** Requirement **
Using the data below, copy out all lines with the word "Grand".

** Data provided **
▬▬▬
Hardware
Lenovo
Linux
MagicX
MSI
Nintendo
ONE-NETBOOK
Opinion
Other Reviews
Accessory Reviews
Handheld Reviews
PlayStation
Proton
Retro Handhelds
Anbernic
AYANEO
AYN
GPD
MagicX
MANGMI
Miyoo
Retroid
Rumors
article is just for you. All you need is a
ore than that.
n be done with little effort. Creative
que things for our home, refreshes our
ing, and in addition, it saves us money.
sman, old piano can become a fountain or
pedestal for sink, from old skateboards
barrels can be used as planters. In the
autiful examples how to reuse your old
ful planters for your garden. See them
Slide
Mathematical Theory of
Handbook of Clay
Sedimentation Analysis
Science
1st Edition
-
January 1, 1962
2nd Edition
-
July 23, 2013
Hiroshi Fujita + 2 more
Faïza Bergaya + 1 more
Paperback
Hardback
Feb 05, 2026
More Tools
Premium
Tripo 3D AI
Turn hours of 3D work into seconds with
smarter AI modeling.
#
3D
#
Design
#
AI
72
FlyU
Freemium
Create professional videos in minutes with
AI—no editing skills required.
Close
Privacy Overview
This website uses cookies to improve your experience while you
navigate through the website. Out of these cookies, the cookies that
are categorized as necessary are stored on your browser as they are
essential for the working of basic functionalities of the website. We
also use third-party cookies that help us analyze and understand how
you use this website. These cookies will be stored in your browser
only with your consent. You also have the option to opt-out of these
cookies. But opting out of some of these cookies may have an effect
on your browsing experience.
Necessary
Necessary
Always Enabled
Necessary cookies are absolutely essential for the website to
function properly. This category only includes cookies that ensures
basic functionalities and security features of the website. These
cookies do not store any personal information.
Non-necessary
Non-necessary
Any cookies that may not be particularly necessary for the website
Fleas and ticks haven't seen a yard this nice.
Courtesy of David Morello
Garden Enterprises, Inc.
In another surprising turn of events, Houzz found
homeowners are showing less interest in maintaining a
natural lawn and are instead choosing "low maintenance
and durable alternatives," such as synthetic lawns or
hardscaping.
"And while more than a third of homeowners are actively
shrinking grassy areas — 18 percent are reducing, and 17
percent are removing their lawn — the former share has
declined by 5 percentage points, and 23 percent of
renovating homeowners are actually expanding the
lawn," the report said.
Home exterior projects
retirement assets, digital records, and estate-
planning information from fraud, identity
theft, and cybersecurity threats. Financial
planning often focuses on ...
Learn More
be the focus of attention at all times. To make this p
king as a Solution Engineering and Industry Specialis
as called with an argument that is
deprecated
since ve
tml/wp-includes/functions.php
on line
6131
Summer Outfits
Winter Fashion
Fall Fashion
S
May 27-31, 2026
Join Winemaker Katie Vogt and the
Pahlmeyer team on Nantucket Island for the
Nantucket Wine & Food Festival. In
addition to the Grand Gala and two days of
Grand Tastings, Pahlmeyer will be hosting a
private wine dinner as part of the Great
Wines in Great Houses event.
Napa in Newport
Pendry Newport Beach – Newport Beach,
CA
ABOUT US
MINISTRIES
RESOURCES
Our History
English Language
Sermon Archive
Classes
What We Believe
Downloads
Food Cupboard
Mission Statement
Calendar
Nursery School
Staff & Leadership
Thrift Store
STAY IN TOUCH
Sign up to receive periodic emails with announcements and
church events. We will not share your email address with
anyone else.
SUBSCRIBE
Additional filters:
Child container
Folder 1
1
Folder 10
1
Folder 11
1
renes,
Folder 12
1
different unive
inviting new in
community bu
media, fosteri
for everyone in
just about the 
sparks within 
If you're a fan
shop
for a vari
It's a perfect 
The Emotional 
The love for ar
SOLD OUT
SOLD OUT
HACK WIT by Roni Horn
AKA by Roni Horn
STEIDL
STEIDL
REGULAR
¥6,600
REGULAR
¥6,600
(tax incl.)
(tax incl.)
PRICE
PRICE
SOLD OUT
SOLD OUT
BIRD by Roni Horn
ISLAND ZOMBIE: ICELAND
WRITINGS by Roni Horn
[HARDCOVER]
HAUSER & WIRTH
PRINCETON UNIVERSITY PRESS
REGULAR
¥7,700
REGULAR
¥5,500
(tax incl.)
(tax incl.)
▬▬▬
** Answer to this task **
addition to the Grand Gala and two days of
Grand Tastings, Pahlmeyer will be hosting a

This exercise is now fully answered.